Fast Follower is a term from the startup world that goes hand-in-hand with the idea of first-mover. Fast followers are those firms that observe a first-mover, identify its successes and failures, strengths and flaws, and using this knowledge, attempt to better-execute the original business’s idea.

Q. So, this is a big idea is startup land, right? It’s essentially the opposite of “first mover”?
A. Right. Weirdly, there’s a long line of business cases that imply that true innovation can be overrated. And it boils down to this: a first mover is inventing something really new, and its easy to make lots of mistakes that are very instructive for the next guys. So if you’re a smart observer of the scene, you can learn from those mistakes and be an extremely successful “fast follower.”

Q. Can you give us some examples?
A. Well, look at Microsoft… an awesome “fast follower”. Word was a knockoff of Wordperfect; Excel was a knockoff of Lotus; IE was a knockoff of Netscape; even Windows itself was a knockoff of the GUI pioneered by Mac. That pretty much accounts for all their success to date.

Q. Well, that’s an exceptional case, right? Are there other similarly successful examples?
A. Well, there’s one called Google you might have heard about. In 1998 I visited Goto.com, a small startup that had invented the pay per click and bidding system for text ads. At the time I thought: pay for listing in a search engine? Who would trust such a thing? Shows you what I know. Google was fully two years behind but did it better, and became, well, Google. And how about one more? Amazon, which itself was two years behind the first online book store.

Q. Wow, OK, what lessons should first movers take from this? Patent the heck out of whatever you start?
A. No: its surprising how ineffective – and expensive—IP protection is in the real world. One of my engineers used to say, the whole idea is knowing something can be done – once I know that, I can find another way to do it that doesn’t violate the patent.

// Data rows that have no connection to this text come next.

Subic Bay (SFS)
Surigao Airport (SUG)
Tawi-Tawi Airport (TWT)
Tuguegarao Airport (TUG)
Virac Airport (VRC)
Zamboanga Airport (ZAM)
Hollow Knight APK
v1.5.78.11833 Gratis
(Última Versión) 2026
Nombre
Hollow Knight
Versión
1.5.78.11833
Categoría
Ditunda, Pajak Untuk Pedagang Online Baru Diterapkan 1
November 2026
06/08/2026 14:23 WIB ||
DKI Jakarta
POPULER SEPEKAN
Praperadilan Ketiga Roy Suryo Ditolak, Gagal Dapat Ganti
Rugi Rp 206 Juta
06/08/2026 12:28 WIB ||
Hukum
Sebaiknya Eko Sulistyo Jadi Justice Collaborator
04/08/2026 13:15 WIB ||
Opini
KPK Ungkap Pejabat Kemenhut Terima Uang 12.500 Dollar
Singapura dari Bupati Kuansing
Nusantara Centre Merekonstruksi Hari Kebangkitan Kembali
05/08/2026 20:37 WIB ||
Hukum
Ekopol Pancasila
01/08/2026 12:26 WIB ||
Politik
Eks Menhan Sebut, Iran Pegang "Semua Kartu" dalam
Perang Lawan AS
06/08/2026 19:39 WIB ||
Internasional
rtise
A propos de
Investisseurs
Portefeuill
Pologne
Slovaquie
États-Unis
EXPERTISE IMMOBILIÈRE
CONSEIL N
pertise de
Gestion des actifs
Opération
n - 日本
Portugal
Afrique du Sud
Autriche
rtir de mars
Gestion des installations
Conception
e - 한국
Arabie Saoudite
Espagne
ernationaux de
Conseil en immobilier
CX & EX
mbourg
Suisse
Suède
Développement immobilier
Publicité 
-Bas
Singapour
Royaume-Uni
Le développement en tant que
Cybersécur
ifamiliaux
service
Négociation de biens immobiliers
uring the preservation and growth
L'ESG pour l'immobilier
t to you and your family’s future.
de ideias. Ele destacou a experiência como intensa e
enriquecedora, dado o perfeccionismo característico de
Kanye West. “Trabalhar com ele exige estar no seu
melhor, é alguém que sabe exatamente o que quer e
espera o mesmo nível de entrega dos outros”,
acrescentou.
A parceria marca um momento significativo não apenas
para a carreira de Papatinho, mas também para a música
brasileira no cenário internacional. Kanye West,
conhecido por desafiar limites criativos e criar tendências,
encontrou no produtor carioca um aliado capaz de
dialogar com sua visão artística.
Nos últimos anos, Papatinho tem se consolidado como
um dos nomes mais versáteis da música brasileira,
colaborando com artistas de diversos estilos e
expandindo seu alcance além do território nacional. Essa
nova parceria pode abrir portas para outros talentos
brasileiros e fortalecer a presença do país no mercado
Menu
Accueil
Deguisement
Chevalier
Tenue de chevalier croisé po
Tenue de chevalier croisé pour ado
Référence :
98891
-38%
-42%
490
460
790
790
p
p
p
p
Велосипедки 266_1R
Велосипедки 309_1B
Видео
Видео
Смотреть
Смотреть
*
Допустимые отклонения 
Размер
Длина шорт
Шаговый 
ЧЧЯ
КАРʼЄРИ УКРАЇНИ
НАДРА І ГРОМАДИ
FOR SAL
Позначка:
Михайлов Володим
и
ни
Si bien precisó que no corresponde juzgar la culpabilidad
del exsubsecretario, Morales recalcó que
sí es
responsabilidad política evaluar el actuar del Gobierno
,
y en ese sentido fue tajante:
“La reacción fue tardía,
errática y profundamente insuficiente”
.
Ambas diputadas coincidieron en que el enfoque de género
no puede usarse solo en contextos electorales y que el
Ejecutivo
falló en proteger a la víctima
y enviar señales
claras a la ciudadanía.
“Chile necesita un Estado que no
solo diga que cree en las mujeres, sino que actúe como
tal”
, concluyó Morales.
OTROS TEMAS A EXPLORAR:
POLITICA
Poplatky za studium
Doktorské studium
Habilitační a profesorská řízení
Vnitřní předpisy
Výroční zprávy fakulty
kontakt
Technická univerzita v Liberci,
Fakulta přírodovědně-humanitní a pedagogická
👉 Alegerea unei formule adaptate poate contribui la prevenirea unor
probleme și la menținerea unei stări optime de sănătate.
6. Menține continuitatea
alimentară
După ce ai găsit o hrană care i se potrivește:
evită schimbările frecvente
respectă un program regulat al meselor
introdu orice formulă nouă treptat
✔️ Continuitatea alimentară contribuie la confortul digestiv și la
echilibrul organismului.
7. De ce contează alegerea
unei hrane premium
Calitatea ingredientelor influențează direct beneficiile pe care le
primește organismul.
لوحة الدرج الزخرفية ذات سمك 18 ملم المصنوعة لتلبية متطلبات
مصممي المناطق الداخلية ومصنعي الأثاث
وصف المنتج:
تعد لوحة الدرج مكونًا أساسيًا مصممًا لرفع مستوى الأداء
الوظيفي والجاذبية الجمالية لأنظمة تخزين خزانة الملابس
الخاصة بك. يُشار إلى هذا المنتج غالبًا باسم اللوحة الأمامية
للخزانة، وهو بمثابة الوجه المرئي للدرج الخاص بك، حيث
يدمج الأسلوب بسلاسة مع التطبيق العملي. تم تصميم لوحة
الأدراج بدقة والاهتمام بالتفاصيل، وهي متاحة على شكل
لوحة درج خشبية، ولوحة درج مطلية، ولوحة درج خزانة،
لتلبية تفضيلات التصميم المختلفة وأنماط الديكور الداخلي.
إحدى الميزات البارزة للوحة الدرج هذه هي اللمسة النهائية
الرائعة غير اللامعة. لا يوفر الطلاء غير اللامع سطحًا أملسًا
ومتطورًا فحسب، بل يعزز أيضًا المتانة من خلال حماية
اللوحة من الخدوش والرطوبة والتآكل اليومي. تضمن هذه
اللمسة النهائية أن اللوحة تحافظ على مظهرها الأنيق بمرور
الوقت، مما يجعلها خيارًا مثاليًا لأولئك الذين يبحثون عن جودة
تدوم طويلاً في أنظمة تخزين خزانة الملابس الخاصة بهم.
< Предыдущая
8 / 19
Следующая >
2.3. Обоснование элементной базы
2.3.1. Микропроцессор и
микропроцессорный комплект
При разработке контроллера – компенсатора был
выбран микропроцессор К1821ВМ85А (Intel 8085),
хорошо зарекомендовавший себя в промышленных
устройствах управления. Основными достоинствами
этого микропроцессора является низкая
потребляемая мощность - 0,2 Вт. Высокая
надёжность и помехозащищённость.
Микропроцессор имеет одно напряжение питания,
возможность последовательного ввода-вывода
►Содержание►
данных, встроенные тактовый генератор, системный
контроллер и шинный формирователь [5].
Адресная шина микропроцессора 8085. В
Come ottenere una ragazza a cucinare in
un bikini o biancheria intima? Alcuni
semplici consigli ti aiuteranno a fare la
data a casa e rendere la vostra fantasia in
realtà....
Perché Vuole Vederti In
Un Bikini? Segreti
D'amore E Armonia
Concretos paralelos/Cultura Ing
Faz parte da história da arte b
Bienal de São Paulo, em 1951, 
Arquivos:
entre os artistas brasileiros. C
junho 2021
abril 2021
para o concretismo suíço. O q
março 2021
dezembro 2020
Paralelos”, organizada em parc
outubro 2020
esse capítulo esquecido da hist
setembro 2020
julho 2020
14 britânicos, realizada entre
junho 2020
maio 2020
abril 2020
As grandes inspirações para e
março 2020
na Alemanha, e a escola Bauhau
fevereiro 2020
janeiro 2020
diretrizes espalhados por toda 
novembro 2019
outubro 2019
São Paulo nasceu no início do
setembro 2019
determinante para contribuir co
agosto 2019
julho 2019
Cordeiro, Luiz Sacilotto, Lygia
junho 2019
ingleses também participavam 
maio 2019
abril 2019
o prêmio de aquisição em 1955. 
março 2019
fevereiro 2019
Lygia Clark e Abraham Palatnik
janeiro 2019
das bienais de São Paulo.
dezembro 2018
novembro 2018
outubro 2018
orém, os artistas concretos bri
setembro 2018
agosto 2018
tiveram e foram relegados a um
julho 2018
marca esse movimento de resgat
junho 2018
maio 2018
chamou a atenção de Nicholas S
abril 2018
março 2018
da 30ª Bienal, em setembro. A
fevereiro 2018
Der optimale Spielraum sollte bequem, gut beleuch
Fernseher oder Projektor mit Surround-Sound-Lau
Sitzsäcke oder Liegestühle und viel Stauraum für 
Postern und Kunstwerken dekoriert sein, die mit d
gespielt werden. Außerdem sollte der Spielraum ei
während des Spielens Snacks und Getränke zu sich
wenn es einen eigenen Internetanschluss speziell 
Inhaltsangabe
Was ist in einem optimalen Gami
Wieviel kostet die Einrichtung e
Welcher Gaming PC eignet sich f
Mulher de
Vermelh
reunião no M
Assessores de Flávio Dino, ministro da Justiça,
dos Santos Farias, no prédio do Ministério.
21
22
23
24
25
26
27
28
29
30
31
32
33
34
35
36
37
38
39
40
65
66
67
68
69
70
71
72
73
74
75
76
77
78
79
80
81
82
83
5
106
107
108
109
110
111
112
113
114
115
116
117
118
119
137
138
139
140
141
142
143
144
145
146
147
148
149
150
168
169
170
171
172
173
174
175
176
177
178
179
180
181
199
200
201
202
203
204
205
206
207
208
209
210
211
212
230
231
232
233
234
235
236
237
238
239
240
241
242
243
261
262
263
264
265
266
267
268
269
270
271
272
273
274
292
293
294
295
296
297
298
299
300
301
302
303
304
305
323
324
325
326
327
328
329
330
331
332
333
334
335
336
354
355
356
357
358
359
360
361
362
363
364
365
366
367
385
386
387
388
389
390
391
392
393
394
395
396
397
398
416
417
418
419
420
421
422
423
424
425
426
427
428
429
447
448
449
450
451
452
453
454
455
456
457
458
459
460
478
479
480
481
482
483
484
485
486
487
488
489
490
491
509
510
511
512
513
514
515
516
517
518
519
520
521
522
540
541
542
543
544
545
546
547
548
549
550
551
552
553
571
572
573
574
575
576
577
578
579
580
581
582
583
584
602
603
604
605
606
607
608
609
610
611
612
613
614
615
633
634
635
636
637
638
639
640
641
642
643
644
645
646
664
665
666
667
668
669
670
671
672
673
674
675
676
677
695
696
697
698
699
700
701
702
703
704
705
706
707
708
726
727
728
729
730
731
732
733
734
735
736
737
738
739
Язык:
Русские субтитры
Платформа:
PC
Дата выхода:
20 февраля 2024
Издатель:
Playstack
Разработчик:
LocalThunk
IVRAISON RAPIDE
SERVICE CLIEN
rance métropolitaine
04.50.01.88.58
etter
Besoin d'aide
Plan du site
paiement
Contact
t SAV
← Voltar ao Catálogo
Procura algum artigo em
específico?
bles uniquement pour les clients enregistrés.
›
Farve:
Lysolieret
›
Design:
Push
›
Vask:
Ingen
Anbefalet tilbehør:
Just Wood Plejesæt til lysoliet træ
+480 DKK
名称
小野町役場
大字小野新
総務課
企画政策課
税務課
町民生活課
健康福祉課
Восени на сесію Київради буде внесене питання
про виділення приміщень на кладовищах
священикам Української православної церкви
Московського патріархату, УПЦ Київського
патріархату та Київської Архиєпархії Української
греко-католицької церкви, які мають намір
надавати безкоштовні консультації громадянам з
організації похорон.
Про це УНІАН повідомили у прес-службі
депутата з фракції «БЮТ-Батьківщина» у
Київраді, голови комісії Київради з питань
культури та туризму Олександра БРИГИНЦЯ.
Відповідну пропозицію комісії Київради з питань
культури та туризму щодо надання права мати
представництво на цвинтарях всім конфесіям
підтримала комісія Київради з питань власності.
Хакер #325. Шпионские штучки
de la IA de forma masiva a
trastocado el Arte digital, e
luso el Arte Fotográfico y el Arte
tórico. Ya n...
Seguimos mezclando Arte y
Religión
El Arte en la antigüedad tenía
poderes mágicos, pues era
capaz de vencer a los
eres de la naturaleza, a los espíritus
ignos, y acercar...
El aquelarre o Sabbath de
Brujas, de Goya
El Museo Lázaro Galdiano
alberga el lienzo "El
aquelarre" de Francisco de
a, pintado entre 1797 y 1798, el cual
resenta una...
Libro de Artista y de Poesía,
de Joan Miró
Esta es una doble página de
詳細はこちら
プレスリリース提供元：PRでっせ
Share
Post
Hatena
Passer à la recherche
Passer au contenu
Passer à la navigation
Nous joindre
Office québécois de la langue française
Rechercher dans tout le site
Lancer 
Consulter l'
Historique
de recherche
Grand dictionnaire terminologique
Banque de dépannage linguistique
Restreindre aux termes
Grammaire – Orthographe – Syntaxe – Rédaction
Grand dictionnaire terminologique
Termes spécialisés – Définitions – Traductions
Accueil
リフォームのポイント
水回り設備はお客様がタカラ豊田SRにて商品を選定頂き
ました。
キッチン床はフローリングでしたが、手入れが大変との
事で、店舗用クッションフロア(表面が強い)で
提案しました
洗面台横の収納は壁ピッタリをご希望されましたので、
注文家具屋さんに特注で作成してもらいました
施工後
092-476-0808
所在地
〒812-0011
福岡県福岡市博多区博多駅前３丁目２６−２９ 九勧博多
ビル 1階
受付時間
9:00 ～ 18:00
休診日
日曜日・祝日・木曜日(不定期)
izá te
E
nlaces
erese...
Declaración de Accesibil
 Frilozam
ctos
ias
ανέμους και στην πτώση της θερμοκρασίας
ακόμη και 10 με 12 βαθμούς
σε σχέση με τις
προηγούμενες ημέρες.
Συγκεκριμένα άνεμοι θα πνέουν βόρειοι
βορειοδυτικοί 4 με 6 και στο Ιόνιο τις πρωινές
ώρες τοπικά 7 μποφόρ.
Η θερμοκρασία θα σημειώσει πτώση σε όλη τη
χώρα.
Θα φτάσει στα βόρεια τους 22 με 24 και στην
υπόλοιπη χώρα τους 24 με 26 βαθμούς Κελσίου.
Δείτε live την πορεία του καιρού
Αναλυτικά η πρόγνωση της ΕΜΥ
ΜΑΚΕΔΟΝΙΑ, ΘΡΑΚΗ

Q. Alright, then, what is the trick of keeping “fast followers” off your tail?
A. One way is to try for super-rapid adoption, the network effect, so that your platform takes the air out of the room. Social media platforms aim for that. But the really, really, crucial point is speed of iteration—as the first mover, you have to improve fast enough that people have no reason to switch. That’s really where the first mover/fast follower battle is won and lost.